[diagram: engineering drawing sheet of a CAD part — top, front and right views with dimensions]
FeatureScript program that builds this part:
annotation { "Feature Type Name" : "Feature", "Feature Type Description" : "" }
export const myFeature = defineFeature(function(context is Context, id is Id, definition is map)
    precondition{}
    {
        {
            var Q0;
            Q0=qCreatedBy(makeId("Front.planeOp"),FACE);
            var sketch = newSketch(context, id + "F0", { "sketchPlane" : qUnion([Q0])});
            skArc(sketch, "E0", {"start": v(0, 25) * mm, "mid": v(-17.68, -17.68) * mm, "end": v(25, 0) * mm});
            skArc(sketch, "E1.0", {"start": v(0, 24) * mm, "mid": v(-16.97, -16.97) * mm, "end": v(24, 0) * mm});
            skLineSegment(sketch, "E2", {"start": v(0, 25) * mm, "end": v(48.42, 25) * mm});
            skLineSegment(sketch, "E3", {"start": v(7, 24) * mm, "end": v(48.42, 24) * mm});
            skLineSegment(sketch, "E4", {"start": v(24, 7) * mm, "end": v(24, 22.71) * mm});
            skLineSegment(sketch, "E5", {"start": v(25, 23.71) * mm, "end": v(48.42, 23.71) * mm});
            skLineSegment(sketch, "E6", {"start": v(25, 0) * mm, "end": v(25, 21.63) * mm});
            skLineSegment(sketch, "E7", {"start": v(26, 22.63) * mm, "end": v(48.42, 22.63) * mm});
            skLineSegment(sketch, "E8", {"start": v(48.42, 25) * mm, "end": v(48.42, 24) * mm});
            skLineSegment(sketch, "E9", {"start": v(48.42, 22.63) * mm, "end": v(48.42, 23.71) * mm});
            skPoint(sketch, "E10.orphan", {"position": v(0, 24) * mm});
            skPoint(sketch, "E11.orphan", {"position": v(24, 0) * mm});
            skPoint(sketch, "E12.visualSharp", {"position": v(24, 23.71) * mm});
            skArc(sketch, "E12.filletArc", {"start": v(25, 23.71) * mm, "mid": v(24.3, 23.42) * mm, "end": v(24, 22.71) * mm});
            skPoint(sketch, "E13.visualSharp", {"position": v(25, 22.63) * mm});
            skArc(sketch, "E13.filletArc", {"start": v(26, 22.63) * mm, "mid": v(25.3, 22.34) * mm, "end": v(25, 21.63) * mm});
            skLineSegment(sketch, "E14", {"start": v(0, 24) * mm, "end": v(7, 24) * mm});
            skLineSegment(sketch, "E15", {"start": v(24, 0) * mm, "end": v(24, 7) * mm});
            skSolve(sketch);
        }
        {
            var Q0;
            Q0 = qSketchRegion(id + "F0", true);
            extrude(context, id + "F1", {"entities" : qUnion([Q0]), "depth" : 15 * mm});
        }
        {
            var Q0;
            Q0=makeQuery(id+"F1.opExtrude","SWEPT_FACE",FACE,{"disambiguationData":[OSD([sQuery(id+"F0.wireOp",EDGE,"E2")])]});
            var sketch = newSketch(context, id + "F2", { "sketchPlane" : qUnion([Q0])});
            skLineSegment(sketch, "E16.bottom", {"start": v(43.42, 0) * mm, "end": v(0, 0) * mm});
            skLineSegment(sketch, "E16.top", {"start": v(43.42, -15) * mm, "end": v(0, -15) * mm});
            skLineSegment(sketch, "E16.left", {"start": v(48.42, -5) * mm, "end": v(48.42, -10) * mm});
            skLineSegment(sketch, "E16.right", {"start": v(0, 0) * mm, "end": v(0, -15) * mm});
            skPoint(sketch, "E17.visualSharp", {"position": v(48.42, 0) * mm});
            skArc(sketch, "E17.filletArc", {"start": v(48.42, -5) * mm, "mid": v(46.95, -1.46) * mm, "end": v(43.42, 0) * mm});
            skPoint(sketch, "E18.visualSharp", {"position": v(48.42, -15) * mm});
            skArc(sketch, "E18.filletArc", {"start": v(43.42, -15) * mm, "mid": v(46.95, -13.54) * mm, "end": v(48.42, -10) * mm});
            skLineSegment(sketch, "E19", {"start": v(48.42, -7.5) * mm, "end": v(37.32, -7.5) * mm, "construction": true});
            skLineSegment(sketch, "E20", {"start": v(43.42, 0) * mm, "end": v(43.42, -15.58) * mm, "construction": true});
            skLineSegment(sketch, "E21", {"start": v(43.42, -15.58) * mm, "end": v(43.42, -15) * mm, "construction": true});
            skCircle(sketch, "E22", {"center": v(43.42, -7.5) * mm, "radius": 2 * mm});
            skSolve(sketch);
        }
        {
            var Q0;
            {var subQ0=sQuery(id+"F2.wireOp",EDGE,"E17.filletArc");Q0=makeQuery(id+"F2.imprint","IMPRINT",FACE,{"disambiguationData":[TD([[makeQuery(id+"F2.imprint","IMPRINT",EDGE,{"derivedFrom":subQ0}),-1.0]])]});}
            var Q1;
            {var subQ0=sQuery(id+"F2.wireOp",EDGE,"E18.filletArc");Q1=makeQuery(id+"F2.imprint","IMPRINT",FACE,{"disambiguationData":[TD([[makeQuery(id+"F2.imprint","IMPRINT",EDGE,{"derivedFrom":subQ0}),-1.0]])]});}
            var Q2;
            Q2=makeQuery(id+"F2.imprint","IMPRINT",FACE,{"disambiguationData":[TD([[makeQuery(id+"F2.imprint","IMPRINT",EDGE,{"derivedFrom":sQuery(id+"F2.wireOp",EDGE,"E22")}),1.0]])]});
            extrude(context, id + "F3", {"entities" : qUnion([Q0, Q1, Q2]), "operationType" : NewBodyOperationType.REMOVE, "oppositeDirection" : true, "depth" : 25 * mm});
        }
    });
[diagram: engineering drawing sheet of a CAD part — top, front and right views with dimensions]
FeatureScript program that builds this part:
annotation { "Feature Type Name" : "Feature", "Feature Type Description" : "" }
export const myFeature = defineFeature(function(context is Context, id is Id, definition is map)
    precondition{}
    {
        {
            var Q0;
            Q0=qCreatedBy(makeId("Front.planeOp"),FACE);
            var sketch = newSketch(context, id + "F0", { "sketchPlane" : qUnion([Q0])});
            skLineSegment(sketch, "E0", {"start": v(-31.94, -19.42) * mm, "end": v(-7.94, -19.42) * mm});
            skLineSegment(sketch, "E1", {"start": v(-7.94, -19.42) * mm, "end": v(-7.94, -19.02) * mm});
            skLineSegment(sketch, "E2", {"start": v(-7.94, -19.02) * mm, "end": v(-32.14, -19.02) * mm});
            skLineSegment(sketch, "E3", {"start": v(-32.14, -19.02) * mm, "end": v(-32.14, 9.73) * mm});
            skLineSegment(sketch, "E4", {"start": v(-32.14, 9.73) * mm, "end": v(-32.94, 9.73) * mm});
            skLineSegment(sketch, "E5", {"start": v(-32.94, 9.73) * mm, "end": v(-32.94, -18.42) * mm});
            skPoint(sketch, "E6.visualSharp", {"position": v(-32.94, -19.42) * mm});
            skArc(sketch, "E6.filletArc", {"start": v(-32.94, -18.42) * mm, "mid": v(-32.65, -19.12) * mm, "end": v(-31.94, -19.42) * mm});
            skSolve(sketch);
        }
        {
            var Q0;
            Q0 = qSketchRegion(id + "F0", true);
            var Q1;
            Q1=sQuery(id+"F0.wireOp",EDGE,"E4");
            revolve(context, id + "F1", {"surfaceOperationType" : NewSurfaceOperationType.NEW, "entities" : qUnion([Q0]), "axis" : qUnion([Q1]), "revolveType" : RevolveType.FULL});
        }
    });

────────────────

Pick out each line of the material above that contains the string "IMPRINT" and copy it. Matches must have the same uppercase and lowercase letters.

**Task result:**
            {var subQ0=sQuery(id+"F2.wireOp",EDGE,"E17.filletArc");Q0=makeQuery(id+"F2.imprint","IMPRINT",FACE,{"disambiguationData":[TD([[makeQuery(id+"F2.imprint","IMPRINT",EDGE,{"derivedFrom":subQ0}),-1.0]])]});}
            {var subQ0=sQuery(id+"F2.wireOp",EDGE,"E18.filletArc");Q1=makeQuery(id+"F2.imprint","IMPRINT",FACE,{"disambiguationData":[TD([[makeQuery(id+"F2.imprint","IMPRINT",EDGE,{"derivedFrom":subQ0}),-1.0]])]});}
            Q2=makeQuery(id+"F2.imprint","IMPRINT",FACE,{"disambiguationData":[TD([[makeQuery(id+"F2.imprint","IMPRINT",EDGE,{"derivedFrom":sQuery(id+"F2.wireOp",EDGE,"E22")}),1.0]])]});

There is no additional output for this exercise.